Once the crew arrives and the tour is onsite, the first thing I do is COVID-19 check everyone in. This involves verifying the vaccination card of the tour. We then proceed to load-in and set up the show. I sometimes participate but am often called away to handle other things or continue advancing future shows, approving invoices, etc.

Soundcheck happens after we are all set, then there is usually dinner, the doors of the theatre open an hour before showtime. Then during the show, I am either in my office advancing other shows or some other type of paperwork or I stay stage left in case there is a problem on stage.

Then the strike happens and then load-out. This is an abbreviated run down as you are constantly answering questions, putting out fires, and doing admin stuff as the day is going. Sound easier than it is

How do you stay organized and focused?

I try to stick to methods and procedures, when and where possible. It is challenging and often you can feel all over the place but it is organized chaos often, LOL.

What do you enjoy the most about your job?

The music, getting to meet and experience different people, and the satisfaction that I am a part of bringing the arts to people’s lives.

What do you like least?

The hours, it takes a toll on your personal life. You have to miss many important days and times in your loved ones’ lives etc.
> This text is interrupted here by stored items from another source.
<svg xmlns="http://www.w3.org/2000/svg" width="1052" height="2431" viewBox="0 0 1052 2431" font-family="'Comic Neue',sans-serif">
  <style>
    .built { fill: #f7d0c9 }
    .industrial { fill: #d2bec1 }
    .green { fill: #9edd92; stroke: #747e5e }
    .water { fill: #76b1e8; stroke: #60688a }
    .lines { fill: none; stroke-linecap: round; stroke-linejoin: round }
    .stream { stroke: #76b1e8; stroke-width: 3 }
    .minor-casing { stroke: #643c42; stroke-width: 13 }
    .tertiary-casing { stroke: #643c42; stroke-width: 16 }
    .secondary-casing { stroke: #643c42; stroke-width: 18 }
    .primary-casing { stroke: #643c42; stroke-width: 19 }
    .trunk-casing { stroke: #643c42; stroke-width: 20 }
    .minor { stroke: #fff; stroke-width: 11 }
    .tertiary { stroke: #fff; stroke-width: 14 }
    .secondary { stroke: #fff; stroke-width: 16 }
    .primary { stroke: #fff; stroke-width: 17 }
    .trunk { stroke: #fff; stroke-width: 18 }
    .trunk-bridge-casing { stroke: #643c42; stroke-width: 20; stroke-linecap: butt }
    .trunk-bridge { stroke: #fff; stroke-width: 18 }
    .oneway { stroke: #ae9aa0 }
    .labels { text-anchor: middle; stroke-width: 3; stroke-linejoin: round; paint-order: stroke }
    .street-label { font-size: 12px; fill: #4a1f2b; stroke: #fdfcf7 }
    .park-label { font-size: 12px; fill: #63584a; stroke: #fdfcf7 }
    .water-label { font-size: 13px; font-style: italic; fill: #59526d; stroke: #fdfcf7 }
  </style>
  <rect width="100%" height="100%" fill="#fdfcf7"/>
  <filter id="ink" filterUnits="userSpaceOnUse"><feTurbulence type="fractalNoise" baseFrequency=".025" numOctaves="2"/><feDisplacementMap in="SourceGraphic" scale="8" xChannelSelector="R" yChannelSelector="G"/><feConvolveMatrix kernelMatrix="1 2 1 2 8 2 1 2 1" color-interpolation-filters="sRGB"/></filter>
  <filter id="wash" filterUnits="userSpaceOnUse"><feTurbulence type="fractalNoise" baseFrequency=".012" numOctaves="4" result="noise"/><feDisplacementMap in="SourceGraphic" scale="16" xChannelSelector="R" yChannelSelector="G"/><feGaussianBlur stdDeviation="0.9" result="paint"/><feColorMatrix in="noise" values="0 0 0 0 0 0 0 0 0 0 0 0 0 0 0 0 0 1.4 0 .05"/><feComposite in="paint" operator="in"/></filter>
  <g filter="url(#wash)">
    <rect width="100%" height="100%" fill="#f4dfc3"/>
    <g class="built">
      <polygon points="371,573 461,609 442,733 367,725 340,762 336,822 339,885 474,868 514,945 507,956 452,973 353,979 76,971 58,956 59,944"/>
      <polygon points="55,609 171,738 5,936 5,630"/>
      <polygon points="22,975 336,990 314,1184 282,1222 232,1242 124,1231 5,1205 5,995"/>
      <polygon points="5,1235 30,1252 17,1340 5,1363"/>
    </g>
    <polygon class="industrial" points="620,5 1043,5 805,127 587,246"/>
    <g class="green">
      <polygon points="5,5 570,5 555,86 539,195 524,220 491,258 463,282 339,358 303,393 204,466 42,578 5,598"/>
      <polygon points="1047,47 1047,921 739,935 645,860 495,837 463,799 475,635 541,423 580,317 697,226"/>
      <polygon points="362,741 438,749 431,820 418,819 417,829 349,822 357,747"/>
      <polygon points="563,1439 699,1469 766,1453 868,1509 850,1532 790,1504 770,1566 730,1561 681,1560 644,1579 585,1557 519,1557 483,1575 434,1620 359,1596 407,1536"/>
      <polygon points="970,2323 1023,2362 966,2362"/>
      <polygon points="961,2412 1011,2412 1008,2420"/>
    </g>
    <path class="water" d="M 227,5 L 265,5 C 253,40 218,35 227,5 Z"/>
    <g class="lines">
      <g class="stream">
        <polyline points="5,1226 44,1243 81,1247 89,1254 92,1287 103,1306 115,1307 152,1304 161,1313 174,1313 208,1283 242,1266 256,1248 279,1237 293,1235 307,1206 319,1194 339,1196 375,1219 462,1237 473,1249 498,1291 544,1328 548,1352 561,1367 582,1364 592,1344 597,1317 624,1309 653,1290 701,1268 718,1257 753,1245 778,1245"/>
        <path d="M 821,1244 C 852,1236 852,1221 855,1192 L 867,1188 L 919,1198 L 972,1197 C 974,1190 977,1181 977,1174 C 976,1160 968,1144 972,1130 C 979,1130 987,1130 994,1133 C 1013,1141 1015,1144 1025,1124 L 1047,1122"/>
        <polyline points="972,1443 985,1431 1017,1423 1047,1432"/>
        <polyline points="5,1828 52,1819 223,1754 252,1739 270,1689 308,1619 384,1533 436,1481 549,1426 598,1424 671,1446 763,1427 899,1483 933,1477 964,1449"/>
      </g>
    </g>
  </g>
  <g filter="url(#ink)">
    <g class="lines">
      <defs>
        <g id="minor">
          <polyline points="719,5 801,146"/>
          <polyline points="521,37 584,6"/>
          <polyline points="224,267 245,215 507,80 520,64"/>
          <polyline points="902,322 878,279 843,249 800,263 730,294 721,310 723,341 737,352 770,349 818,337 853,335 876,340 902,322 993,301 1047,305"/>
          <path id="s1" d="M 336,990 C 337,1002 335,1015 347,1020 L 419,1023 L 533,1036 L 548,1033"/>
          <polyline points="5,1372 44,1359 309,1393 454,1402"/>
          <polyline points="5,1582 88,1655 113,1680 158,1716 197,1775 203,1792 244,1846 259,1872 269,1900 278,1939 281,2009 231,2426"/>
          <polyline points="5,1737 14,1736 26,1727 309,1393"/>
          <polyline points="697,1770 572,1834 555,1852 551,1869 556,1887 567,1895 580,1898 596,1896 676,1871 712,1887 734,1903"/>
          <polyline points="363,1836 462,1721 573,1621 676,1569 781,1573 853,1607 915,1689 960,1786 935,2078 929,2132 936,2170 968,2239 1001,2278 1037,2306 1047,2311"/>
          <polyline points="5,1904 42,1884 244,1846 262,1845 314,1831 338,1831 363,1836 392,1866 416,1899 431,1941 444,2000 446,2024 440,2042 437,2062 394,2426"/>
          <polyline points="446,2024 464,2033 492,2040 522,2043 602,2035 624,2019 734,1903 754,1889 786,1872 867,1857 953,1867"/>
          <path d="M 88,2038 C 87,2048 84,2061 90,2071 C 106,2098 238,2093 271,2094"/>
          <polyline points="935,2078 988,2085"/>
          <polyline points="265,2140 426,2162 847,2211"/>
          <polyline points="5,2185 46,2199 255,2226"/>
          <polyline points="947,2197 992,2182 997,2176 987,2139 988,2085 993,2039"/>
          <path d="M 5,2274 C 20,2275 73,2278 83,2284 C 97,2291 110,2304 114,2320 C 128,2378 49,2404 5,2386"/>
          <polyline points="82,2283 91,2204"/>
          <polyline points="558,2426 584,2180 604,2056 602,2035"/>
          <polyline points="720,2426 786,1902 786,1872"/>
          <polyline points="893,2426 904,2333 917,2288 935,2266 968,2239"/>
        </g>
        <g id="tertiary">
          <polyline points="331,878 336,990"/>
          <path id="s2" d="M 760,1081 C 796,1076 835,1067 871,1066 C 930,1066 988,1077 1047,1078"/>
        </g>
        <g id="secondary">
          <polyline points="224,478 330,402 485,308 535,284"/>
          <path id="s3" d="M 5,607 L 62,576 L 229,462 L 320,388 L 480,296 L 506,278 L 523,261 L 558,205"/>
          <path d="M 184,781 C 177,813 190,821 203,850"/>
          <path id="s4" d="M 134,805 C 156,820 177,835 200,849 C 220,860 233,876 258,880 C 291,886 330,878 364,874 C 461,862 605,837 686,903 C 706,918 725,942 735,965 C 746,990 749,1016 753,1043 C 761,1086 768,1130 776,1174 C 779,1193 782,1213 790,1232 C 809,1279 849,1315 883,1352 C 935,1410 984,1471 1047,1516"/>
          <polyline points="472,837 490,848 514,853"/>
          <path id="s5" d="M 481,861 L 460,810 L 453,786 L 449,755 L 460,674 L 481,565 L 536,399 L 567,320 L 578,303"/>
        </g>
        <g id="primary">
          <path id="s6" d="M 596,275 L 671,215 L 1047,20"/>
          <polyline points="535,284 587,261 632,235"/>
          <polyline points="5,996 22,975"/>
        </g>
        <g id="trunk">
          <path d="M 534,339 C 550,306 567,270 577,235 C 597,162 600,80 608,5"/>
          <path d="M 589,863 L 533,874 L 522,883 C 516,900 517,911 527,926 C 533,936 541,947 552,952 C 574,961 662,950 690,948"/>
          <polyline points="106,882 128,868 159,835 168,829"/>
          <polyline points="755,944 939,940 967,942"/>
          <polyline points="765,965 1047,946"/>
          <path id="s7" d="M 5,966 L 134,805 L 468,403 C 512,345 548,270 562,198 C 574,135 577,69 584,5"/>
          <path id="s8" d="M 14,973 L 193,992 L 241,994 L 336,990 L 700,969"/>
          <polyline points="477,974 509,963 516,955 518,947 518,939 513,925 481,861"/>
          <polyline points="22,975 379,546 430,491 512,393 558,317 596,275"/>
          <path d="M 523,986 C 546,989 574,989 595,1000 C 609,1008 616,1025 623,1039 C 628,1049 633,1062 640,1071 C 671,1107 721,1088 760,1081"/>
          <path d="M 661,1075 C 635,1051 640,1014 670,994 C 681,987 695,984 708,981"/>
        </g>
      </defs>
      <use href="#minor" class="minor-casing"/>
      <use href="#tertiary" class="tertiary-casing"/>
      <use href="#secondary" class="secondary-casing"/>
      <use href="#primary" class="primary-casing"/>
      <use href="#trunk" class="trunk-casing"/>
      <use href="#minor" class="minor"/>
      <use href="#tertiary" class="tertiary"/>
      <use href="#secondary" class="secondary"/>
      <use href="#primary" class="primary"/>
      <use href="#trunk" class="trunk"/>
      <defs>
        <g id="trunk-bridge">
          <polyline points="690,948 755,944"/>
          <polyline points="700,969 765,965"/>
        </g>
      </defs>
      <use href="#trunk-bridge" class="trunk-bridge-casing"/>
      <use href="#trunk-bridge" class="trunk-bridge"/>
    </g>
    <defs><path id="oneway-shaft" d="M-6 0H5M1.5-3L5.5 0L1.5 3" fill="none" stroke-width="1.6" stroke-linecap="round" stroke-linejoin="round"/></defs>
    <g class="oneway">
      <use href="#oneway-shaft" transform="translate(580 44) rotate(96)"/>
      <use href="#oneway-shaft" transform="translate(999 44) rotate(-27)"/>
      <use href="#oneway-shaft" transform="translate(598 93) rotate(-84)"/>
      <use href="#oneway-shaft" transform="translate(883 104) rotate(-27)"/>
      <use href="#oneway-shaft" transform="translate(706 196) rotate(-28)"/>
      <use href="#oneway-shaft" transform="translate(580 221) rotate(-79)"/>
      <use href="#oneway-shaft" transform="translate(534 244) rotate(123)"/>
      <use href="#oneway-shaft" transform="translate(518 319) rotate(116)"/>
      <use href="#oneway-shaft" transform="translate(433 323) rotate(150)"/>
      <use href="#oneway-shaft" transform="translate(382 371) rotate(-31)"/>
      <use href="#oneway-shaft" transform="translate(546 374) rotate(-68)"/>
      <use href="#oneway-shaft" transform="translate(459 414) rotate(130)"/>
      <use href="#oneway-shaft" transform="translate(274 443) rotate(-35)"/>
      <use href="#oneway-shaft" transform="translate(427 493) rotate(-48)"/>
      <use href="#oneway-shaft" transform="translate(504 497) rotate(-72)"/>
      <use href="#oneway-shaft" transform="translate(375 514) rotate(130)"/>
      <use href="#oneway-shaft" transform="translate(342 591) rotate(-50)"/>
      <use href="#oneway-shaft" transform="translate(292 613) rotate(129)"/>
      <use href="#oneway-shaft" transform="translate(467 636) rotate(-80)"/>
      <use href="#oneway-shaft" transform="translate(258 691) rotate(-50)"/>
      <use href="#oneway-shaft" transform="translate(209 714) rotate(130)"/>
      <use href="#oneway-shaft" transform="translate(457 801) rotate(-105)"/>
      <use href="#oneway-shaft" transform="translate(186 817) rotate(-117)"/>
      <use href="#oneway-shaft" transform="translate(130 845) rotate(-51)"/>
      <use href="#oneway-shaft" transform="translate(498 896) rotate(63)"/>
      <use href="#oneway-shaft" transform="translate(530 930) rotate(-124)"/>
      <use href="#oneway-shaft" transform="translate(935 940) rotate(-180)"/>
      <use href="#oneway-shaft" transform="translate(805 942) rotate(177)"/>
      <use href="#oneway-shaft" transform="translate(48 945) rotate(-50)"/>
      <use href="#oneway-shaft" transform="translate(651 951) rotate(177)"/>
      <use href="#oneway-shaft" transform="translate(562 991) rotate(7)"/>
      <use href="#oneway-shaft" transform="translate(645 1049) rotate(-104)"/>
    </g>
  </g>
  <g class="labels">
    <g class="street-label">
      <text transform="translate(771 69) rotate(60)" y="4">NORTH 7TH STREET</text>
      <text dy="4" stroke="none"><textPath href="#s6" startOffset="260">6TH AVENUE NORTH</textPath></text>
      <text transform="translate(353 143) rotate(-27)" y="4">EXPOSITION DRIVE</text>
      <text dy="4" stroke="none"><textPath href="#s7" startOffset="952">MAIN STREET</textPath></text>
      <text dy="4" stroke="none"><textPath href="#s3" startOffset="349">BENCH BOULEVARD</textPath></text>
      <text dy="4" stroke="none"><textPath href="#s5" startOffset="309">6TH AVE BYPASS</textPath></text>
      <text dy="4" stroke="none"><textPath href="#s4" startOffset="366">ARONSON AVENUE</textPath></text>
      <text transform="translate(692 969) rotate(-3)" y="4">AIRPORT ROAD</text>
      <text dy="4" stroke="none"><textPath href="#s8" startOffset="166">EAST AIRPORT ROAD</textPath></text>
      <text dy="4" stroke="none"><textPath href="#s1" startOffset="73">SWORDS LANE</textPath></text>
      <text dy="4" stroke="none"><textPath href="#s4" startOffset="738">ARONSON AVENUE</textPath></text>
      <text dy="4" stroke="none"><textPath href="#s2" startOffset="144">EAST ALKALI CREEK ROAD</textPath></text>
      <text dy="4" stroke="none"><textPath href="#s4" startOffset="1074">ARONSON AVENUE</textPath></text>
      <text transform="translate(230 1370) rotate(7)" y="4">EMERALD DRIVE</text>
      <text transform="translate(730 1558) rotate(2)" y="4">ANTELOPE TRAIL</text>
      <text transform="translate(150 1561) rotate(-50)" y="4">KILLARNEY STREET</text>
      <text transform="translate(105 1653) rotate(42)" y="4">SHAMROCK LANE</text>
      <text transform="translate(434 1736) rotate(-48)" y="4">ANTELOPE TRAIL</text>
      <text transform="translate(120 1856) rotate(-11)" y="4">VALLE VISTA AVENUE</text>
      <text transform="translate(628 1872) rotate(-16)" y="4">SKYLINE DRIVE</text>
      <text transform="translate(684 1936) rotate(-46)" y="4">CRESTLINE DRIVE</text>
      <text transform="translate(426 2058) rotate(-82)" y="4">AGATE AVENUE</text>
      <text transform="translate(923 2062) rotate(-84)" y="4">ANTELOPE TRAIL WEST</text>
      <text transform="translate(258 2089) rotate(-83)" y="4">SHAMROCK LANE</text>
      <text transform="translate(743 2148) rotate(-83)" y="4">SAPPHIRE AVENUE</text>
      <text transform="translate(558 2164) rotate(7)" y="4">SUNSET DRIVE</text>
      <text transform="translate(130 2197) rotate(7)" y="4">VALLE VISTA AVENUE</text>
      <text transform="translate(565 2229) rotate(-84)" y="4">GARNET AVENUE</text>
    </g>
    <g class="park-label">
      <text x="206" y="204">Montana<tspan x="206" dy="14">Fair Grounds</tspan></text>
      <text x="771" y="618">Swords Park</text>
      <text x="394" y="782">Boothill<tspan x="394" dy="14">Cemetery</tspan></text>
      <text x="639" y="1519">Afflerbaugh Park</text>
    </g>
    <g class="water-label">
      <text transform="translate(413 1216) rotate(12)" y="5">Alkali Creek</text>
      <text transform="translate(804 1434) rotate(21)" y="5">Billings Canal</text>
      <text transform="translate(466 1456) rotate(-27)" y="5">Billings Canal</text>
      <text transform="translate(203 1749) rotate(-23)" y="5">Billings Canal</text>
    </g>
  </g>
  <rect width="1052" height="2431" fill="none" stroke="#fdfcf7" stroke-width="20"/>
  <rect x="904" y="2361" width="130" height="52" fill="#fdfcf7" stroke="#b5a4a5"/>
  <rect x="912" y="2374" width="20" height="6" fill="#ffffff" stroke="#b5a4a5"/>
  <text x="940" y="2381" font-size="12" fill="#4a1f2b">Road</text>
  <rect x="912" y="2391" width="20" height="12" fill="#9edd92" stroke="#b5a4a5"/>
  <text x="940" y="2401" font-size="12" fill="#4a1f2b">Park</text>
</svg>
If you tour what do you like best?

When I did tour I enjoyed seeing different places, but also having to do a show in different locations and settings, helps to keep you sharp. You are placed in different scenarios thus experiencing new and different problems to solve.

What do you like least?

The hours and potential lack of showers LOL

What is your favorite day off activity?

Sleep, spending time with family & friends,

What are your long-term goals?

Long term I would love to reach more women to expose them to our industry. Also, live sound to be recognized as a respected sector of the industry by NARAS.

What if any obstacles or barriers have you faced?

I have definitely faced obstacles due to gender biases, as well as race.

How have you dealt with them?

Strive to be the best I can be in multiple areas of production. Learn various aspects of the business so that you can wear many hats. When music gigs are scarce, I have been fortunate to work on corporate gigs. Not always as exciting but it was steady work with excellent compensation!

Advice you have for other women and young women who wish to enter the field?

If this is what you love to do, then show up believing you belong in the room! Make it a point to add value and try to leave the place better for you having been there.

Must have skills?

Effective communication and interpersonal skills

Favorite gear? 

My favorite piece of gear is the Midas Heritage 3000 console, yes, I am dating myself but it is a sweet smooth sounding board.